■ **Aim of the task**: Below, find the line containing "Международни проекти" and the line containing "12月3日，铝合金锭现货价华东20900；华南20900；东北"; reproduce exactly those two and every line between them, omitting pictures.

■ **Information shown**:
┄┄┄┄┄┄
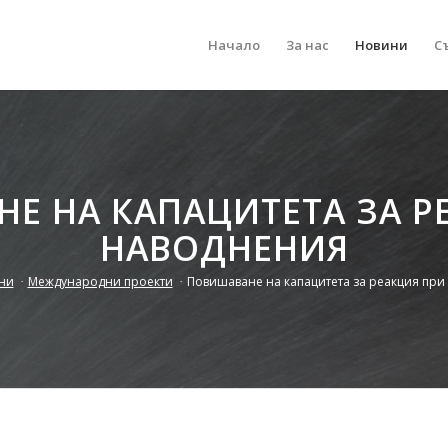
Начало
За нас
Новини
С
Е НА КАПАЦИТЕТА ЗА Р
НАВОДНЕНИЯ
ни
/
Международни проекти
/
Повишаване на капацитета за реакция при 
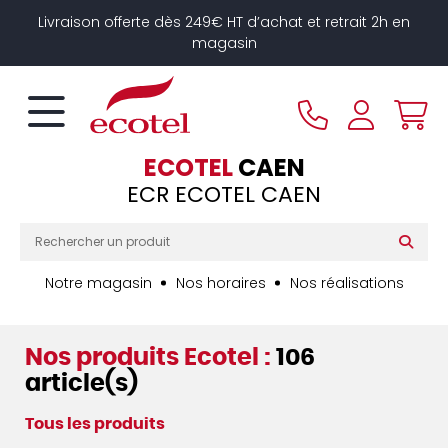
Panneau de gestion des cookies
Livraison offerte dès 249€ HT d’achat et retrait 2h en
magasin
ECOTEL
CAEN
ECR ECOTEL CAEN
Notre magasin
Nos horaires
Nos réalisations
Nos produits Ecotel :
106
article(s)
Tous les produits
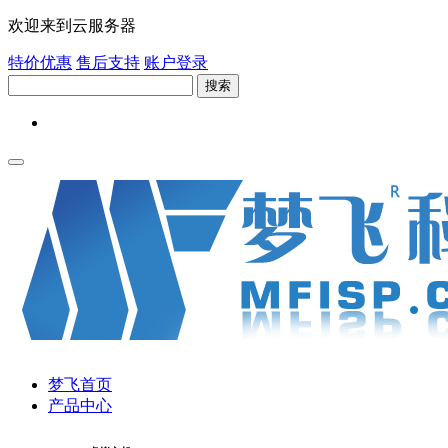
欢迎来到云服务器
特价优惠
售后支持
账户登录
搜索
梦飞首页
产品中心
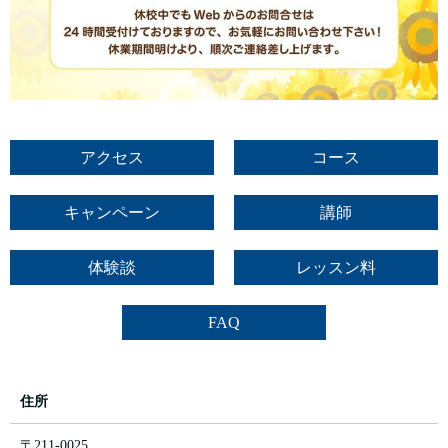
アクセス
コース
キャンペーン
講師
体験談
レッスン料
FAQ
住所
〒211-0025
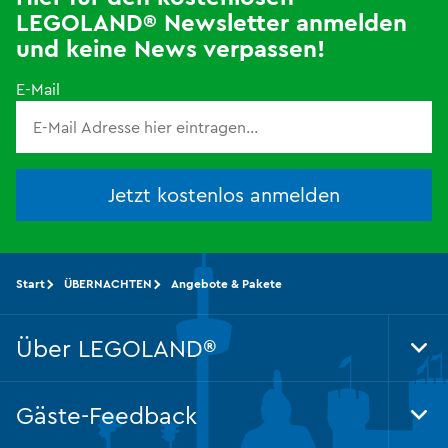
LEGOLAND® Newsletter anmelden
und keine News verpassen!
E-Mail
Jetzt kostenlos anmelden
Start
ÜBERNACHTEN
Angebote & Pakete
Über LEGOLAND®
Tog
Foo
Nav
Gäste-Feedback
Tog
Foo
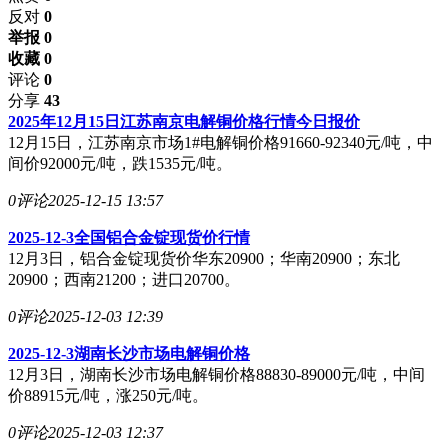
反对
0
举报 0
收藏 0
评论
0
分享
43
2025年12月15日江苏南京电解铜价格行情今日报价
12月15日，江苏南京市场1#电解铜价格91660-92340元/吨，中
间价92000元/吨，跌1535元/吨。
0评论
2025-12-15 13:57
2025-12-3全国铝合金锭现货价行情
12月3日，铝合金锭现货价华东20900；华南20900；东北
20900；西南21200；进口20700。
0评论
2025-12-03 12:39
2025-12-3湖南长沙市场电解铜价格
12月3日，湖南长沙市场电解铜价格88830-89000元/吨，中间
价88915元/吨，涨250元/吨。
0评论
2025-12-03 12:37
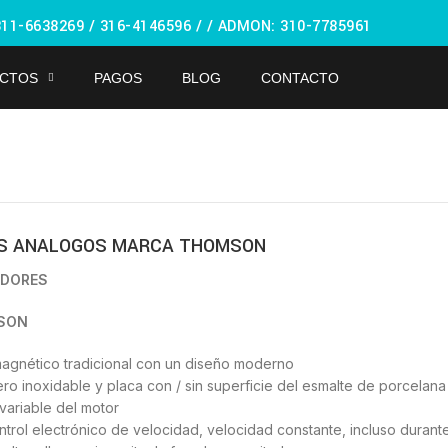
🏠 Stay at home! 25% discount on all medicines
311-6638269 /
316-4146596 / / ADMON: 310-7785961
CTOS
PAGOS
BLOG
CONTACTO
S ANALOGOS MARCA THOMSON
ADORES
MSON
magnético tradicional con un diseño moderno
ro inoxidable y placa con / sin superficie del esmalte de porcelana
variable del motor
trol electrónico de velocidad, velocidad constante, incluso durant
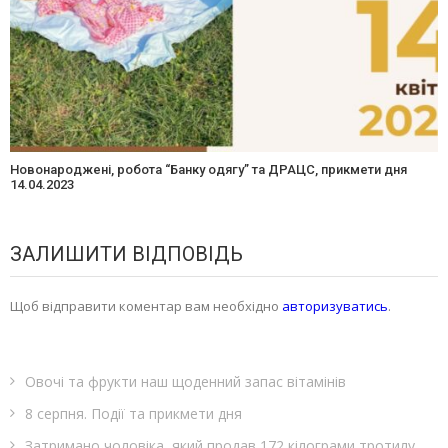
Новонароджені, робота “Банку одягу” та ДРАЦС, прикмети дня
14.04.2023
ЗАЛИШИТИ ВІДПОВІДЬ
Щоб відправити коментар вам необхідно
авторизуватись
.
Овочі та фрукти наш щоденний запас вітамінів
8 серпня. Події та прикмети дня
Затримано чоловіка, який продав 172 кілограми тротилу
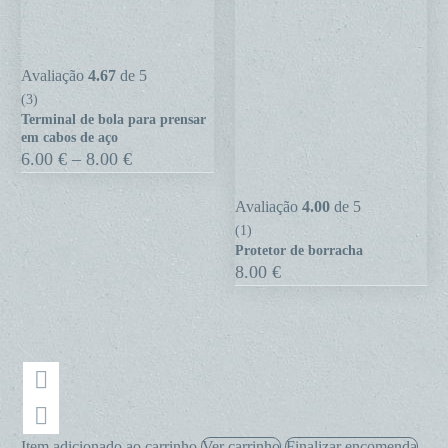
Terminal
Avaliação
4.67
de 5
de
(3)
Terminal de bola para prensar
bola
em cabos de aço
para
Price
6.00
€
–
8.00
€
range:
prensar
6.00 €
em
Protetor
Avaliação
4.00
de 5
through
cabos
8.00 €
de
(1)
de
Protetor de borracha
borracha
8.00
€
aço
Item adicionado ao carrinho
Ver carrinho
Finalizar encomenda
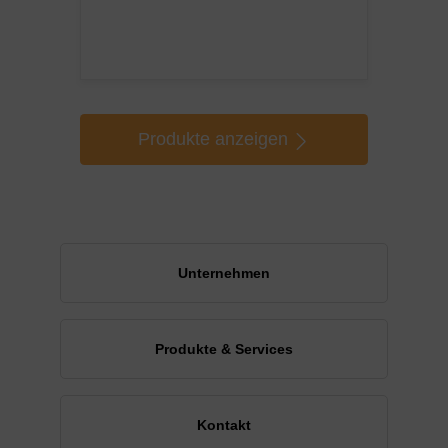
Produkte anzeigen
Unternehmen
Produkte & Services
Kontakt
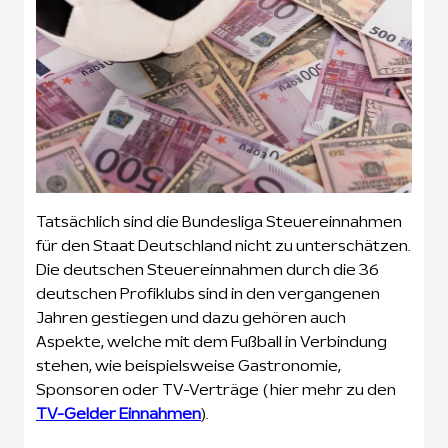
Tatsächlich sind die Bundesliga Steuereinnahmen
für den Staat Deutschland nicht zu unterschätzen.
Die deutschen Steuereinnahmen durch die 36
deutschen Profiklubs sind in den vergangenen
Jahren gestiegen und dazu gehören auch
Aspekte, welche mit dem Fußball in Verbindung
stehen, wie beispielsweise Gastronomie,
Sponsoren oder TV-Verträge (hier mehr zu den
TV-Gelder Einnahmen
).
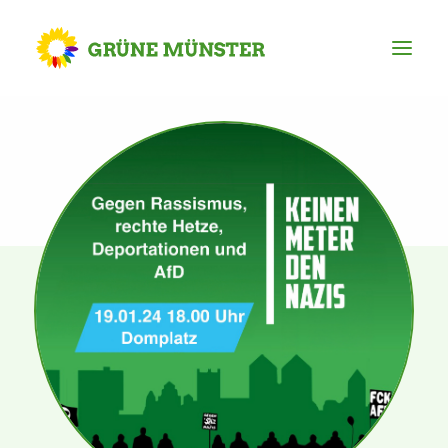
Partei
Kreisvorstand
Kreisgeschäftsstelle
Mitgliederversammlung
Ortsverbände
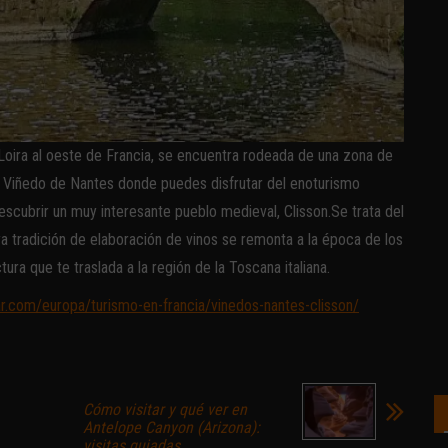
 Loira al oeste de Francia, se encuentra rodeada de una zona de
 Viñedo de Nantes donde puedes disfrutar del enoturismo
scubrir un muy interesante pueblo medieval, Clisson.Se trata del
a tradición de elaboración de vinos se remonta a la época de los
ura que te traslada a la región de la Toscana italiana.
jar.com/europa/turismo-en-francia/vinedos-nantes-clisson/
Cómo visitar y qué ver en
Antelope Canyon (Arizona):
visitas guiadas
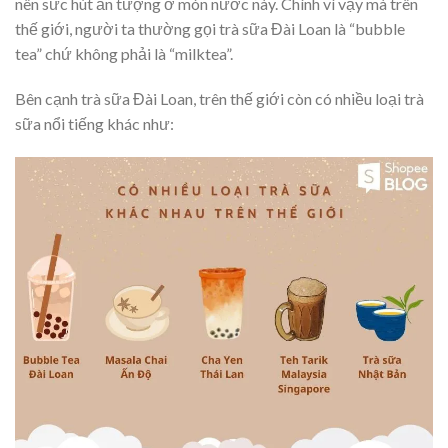
nên sức hút ấn tượng ở món nước này. Chính vì vậy mà trên
thế giới, người ta thường gọi trà sữa Đài Loan là “bubble
tea” chứ không phải là “milktea”.
Bên cạnh trà sữa Đài Loan, trên thế giới còn có nhiều loại trà
sữa nổi tiếng khác như:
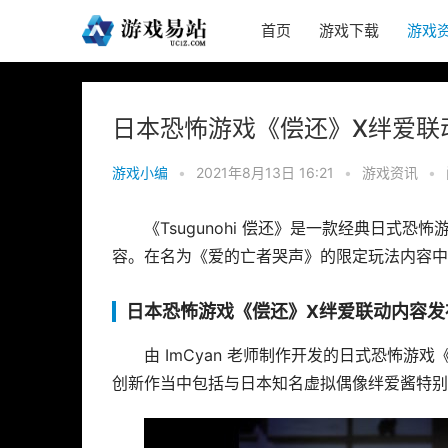
首页
游戏下载
游戏
日本恐怖游戏《偿还》X绊爱联
游戏小编
•
2021年8月13日 16:21
•
游戏资讯
•
《Tsugunohi 偿还》是一款经典日式
容。在名为《爱的亡者哭声》的限定玩法内容中
日本恐怖游戏《偿还》X绊爱联动内容发
由 ImCyan 老师制作开发的日式恐怖游戏《T
创新作当中包括与日本知名虚拟偶像绊爱酱特别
┄┄┄┄┄┄
■ **Answer box**:
Международни проекти
/
Повишаване на капацитета за реакция при 
Panneau de gestion des cookies
Livraison offerte dès 249€ HT d’achat et retrait 2h en
magasin
ECOTEL
CAEN
ECR ECOTEL CAEN
Notre magasin
Nos horaires
Nos réalisations
Nos produits Ecotel :
106
article(s)
Tous les produits
欢迎来到云服务器
特价优惠
售后支持
账户登录
搜索
梦飞首页
产品中心
アクセス
コース
キャンペーン
講師
体験談
レッスン料
FAQ
住所
〒211-0025
LEGOLAND® Newsletter anmelden
und keine News verpassen!
E-Mail
Jetzt kostenlos anmelden
Start
ÜBERNACHTEN
Angebote & Pakete
Über LEGOLAND®
Tog
Foo
Nav
Gäste-Feedback
Tog
Foo
反对
0
举报 0
收藏 0
评论
0
分享
43
2025年12月15日江苏南京电解铜价格行情今日报价
12月15日，江苏南京市场1#电解铜价格91660-92340元/吨，中
间价92000元/吨，跌1535元/吨。
0评论
2025-12-15 13:57
2025-12-3全国铝合金锭现货价行情
12月3日，铝合金锭现货价华东20900；华南20900；东北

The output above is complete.